El ambiente de este curso es algo que tenemos a la mano y sobre el cual podemos empezar a hacer algo. Mi propuesta es sencilla, se reduce a dos palabras: COMUNICACIÓN y CONFIANZA. No tenemos que de pronto expresar nuestros sentimientos y broncas como si fuéramos grandes cuates, eso tal vez ocurra, tal vez no. Comunicación significa responsabilidad por el espacio de trabajo. ¿Qué es eso que de pronto el profesor no viene a clase y listo, sin avisar, y luego aparece la siguiente clase como si nada hubiera pasado?, y ¿Qué es eso que el estudiante de pronto desaparezca un par de semanas, o hasta un mes, y luego regrese, como si nada? Eso es una actitud que quiere decir: “me vale gorro”. No, este espacio, como decía mi maestra Blanca, lo pagan los impuestos del pueblo, y además ¿Cómo podremos aprender algo que valga la pena si no tenemos ese mínimo respeto por el espacio y las personas con quienes aprendemos?

Yo sé que cada uno y cada una de ustedes tiene sus pequeñas o grandes broncas. Y si no las tiene pronto las tendrá. Un trabajo que se puso rudo, una abuelita que está hospitalizada, un novio que no sabe lo que quiere, una distancia enorme que atravesar, un hijo que cuidar o una crisis existencial. Sé que cada uno y cada una es una persona y vive una vida. Solo en un mundo de fantasía (que algunos profesores tienen) ustedes vendrían a todas las clases y harían todas las tareas y lecturas. Pero en estas condiciones difíciles en las que estamos podemos hacer maravillas si tomamos en serio este espacio para aprender. No tengo ningún problema que por un motivo personal se ausenten, pero espero que avisen, y espero sobre todo que en lugar de compadecerse de ustedes mismos, estén dispuestos a plantear soluciones.
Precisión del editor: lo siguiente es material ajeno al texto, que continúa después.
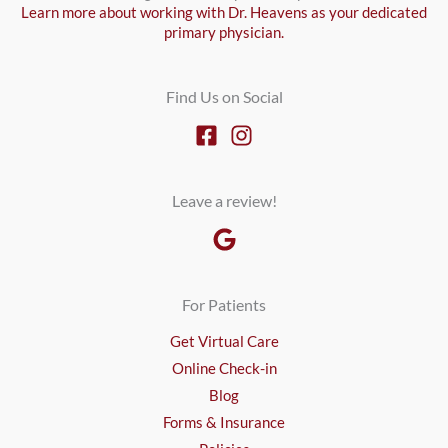
Learn more about working with Dr. Heavens as your dedicated
primary physician.
Find Us on Social
Leave a review!
For Patients
Get Virtual Care
Online Check-in
Blog
Forms & Insurance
Piensen que este es un barco en el que navegamos juntos, pero el barco tiene imperfecciones, y necesita arreglos, ¿Qué hacemos, regresamos al puerto para hacer las reparaciones, o continuamos y vamos sobre la marcha trabajando juntos para seguir adelante? Si creemos que lo mejor es regresar, tal vez estemos pensando que un día este barco puede zarpar sin ningún problema ni dificultad. Pero ¿Cuándo será eso? ¿Cuándo viviremos en un mundo sin problemas? Creo que la idea de regresar es un poco irrealista (así como sus cursos de integración). Ahora, si somos realistas, no por eso dejamos de ser soñadores. No seremos estudiantes del TEC, ni de la UNAM, ni de la UAM, ni del POLI, pero ¿Quién dijo que esas universidades son el modelo a seguir?, ¿El modelo para quién? La UACM se hizo no sólo para dar cabida a estudiantes rechazados, se hizo sobre todo para construir una educación diferente, porque las universidades públicas y privadas tiene series limitaciones en la formación de sus estudiantes.

Fin de la primera reflexión de clase.